(Исходный текст):
»»
«Анатолий Стреляный пишет: «Высунется в кои веки какой-нибудь щелкунчик-дружок-дурак, нацарапает ради красного словца про кремлёвского горца, но тут же услышит от другого гения: «Вы мне этого не читали!» Один гений — понятно, Мандельштам. А кто второй?»
Второй — Пастернак. Пастернак ему сказал: «Это не имеет отношения к литературе. Это не культура, а самоубийство. Я этого не слышал, вы мне этого не читали!» Что его, собственно, разозлило? Разозлило его то, что в тексте Мандельштама была строчка: «И широкая грудь осетина» (а может быть даже, по апокрифическим версиям, «И широкая попа грузина»). Он сказал: «Как он, еврей, — сказал он Надежде Яковлевне, — может позволять себе национальные выпады?» И ему это стихотворение показалось не имеющим отношения к литературе, а имеющим отношение к политике. Ну, бывает такое, да. Имел право на это мнение.
«Прочитал две небольших повести Веры Галактионовой. Хотелось бы узнать ваше мнение об этом авторе, — очень люблю этого автора. — Интересно услышать об отношении к Юзефовичу».
Блистательный писатель! Может быть, он немножко суховат, холодноват, но в этой благородной сдержанности есть как раз его почерк авторский. Мне очень нравится рассказ «Бабочка», великолепный рассказ! Очень нравятся «Журавли и карлики». И, конечно, «Зимняя дорога» — замечательная книга. Понимаете, он мыслитель, и мыслитель по-настоящему евразийский. Вот он такой европеец, влюблённый в Азию, понимающий дух Азии. Я не разделяю только одного — его романтизации Унгерна, потому что для меня ничего романтического в этом персонаже нет. Ну, может быть, это и не романтизация на самом деле…
«После Большого взрыва из точки возникли все законы Вселенной. Но может ли хаос создать порядок? Ведь если есть закон — должен быть законодатель».
Ну, это мы с вами понимаем, а вы пойдите это и Докинзу расскажите. Я с вами совершенно солидарен.
«Когда перечитываю Ремарка, всегда ощущение, что он русский писатель: нет немецкой тяжеловесности, сложноподчинённых предложений и характерного тройного словообразования. Как ему это удаётся? В чём секрет его русскости?»
Милый мой, вы просто думаете, что раз немец, то он обязан быть тяжеловесным. У Гессе тоже нет тяжеловесности (в некоторых вещах, во всяком случае). А сколько у Кафки простоты, хотя он абсолютно немецкоязычный автор. Допустим, Томас Манн очень тяжеловесен, а Генрих Манн… Почитайте «Молодость Генриха» [«Молодые годы короля Генриха IV»] — ну, это же прелестная, абсолютно французская литература. Ремарк просто автор упрощённый, но в таких текстах, как «Искра жизни», например, он бывает и сложным, и умным, и тяжеловесным, и совершенно разным.
«Поделитесь мнением об «Эхопраксии» Питера Уоттса».
««
(Выполните задания):
1. Какие произведения Юзефовича названы в тексте о писателях?
2. Продолжите текст о писателях после его последней фразы.
Следующие далее строки взяты из другого источника.

(Исходные материалы):
»»
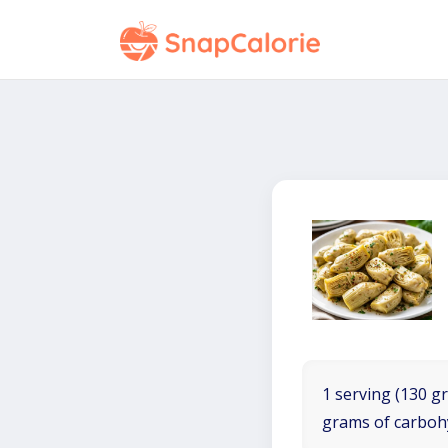
1 serving (130 gr
grams of carboh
««
(Ответы):
1. Рассказ «Бабочка», «Журавли и карлики» и «Зимняя дорога».

2.
Ну, чем там особенно делиться? Я Питера Уоттса очень уважаю, но не очень люблю — он слишком расчеловеченный для меня автор. И неслучайно он занимается всю жизнь морскими гадами. И для него жизнь действительно как-то слишком ограничена вот этим… ну не то чтобы ограничена, а просто как-то ему моргады ближе людей. Но я считаю его замечательным… «Эхопраксия» лучше «Ложной слепоты». Про «Ложную слепоту» Успенский когда-то сказал: «Такое чувство, что её написал обкурившийся Лем». А здесь такое чувство, что её написал, скажем, я не знаю… обкурившийся Шекли. Не знаю, мне больше нравится «Эхопраксия». И потом, понятно, в «Эхопраксии» есть какая-то остросюжетность, тайна, хотя и очень много безумия. Вся эта история с вампирами мне кажется совершенно какой-то избыточной и странной.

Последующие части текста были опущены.